RECORDS PROVIDED |
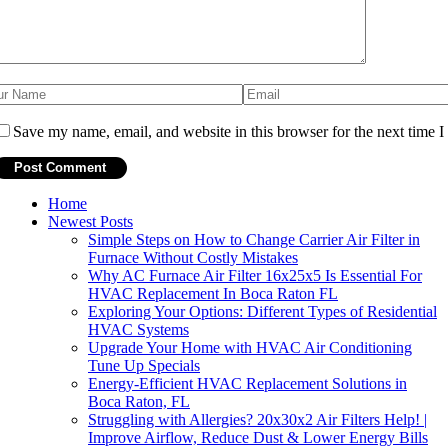
Save my name, email, and website in this browser for the next time 
Home
Newest Posts
Simple Steps on How to Change Carrier Air Filter in
Furnace Without Costly Mistakes
Why AC Furnace Air Filter 16x25x5 Is Essential For
HVAC Replacement In Boca Raton FL
Exploring Your Options: Different Types of Residential
HVAC Systems
Upgrade Your Home with HVAC Air Conditioning
Tune Up Specials
Energy-Efficient HVAC Replacement Solutions in
Boca Raton, FL
Struggling with Allergies? 20x30x2 Air Filters Help! |
Improve Airflow, Reduce Dust & Lower Energy Bills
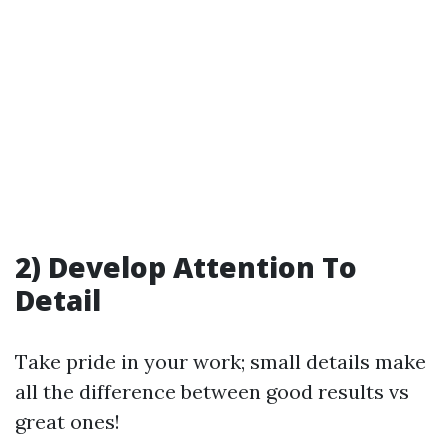
2) Develop Attention To
Detail
Take pride in your work; small details make
all the difference between good results vs
great ones!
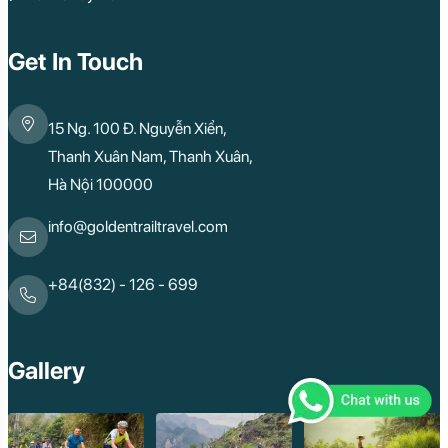
Get In Touch
15 Ng. 100 Đ. Nguyễn Xiển,
Thanh Xuân Nam, Thanh Xuân,
Hà Nội 100000
info@goldentrailtravel.com
+84(832) - 126 - 699
Gallery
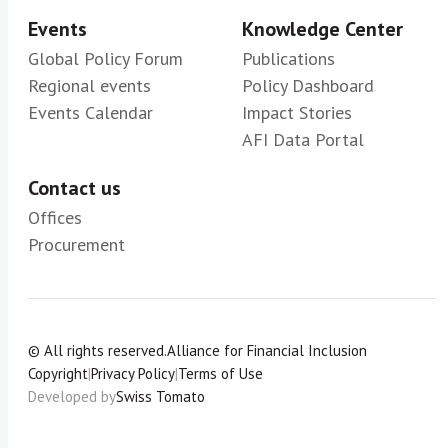
Events
Knowledge Center
Global Policy Forum
Publications
Regional events
Policy Dashboard
Events Calendar
Impact Stories
AFI Data Portal
Contact us
Offices
Procurement
© All rights reserved.
Alliance for Financial Inclusion
Copyright
|
Privacy Policy
|
Terms of Use
Developed by
Swiss Tomato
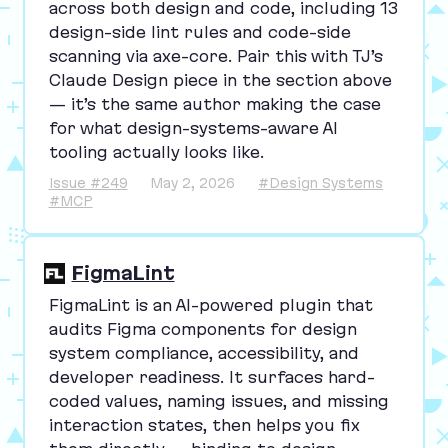
across both design and code, including
13
design-side lint rules and code-side
scanning via axe-core. Pair this with
TJ
’s
Claude Design piece in the section above
— it’s the same author making the case
for what design-systems-aware
AI
tooling actually looks like.
Issue #249
May 2, 2026
#Design Systems
#MCP
FigmaLint
FigmaLint is an AI-powered plugin that
audits Figma components for design
system compliance, accessibility, and
developer readiness. It surfaces hard-
coded values, naming issues, and missing
interaction states, then helps you fix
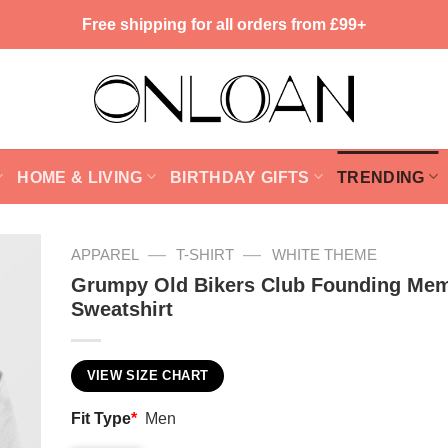
Free shipping for all orders from £99+
HOME & LIVING
BIRTHDAY GIFTS
TRENDING
—
—
APPAREL
T-SHIRT
WHITE THEME
Grumpy Old Bikers Club Founding Me
Sweatshirt
VIEW SIZE CHART
Fit Type
*
Men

WHAT IS EXPECTED | Please copy out the text of every row above word for word, leaving out the pictures.

FINISHED TASK |
Save my name, email, and website in this browser for the next time 
Home
Newest Posts
Simple Steps on How to Change Carrier Air Filter in
Furnace Without Costly Mistakes
Why AC Furnace Air Filter 16x25x5 Is Essential For
HVAC Replacement In Boca Raton FL
Exploring Your Options: Different Types of Residential
HVAC Systems
Upgrade Your Home with HVAC Air Conditioning
Tune Up Specials
Energy-Efficient HVAC Replacement Solutions in
Boca Raton, FL
Struggling with Allergies? 20x30x2 Air Filters Help! |
Improve Airflow, Reduce Dust & Lower Energy Bills
2) Develop Attention To
Detail
Take pride in your work; small details make
all the difference between good results vs
great ones!
Get In Touch
15 Ng. 100 Đ. Nguyễn Xiển,
Thanh Xuân Nam, Thanh Xuân,
Hà Nội 100000
info@goldentrailtravel.com
+84(832) - 126 - 699
Gallery
Events
Knowledge Center
Global Policy Forum
Publications
Regional events
Policy Dashboard
Events Calendar
Impact Stories
AFI Data Portal
Contact us
Offices
Procurement
© All rights reserved.
Alliance for Financial Inclusion
Copyright
|
Privacy Policy
|
Terms of Use
Developed by
Swiss Tomato
across both design and code, including
13
design-side lint rules and code-side
scanning via axe-core. Pair this with
TJ
’s
Claude Design piece in the section above
— it’s the same author making the case
for what design-systems-aware
AI
tooling actually looks like.
Issue #249
May 2, 2026
#Design Systems
#MCP
FigmaLint
FigmaLint is an AI-powered plugin that
audits Figma components for design
system compliance, accessibility, and
developer readiness. It surfaces hard-
coded values, naming issues, and missing
interaction states, then helps you fix
Free shipping for all orders from £99+
HOME & LIVING
BIRTHDAY GIFTS
TRENDING
—
—
APPAREL
T-SHIRT
WHITE THEME
Grumpy Old Bikers Club Founding Me
Sweatshirt
VIEW SIZE CHART
Fit Type
*
Men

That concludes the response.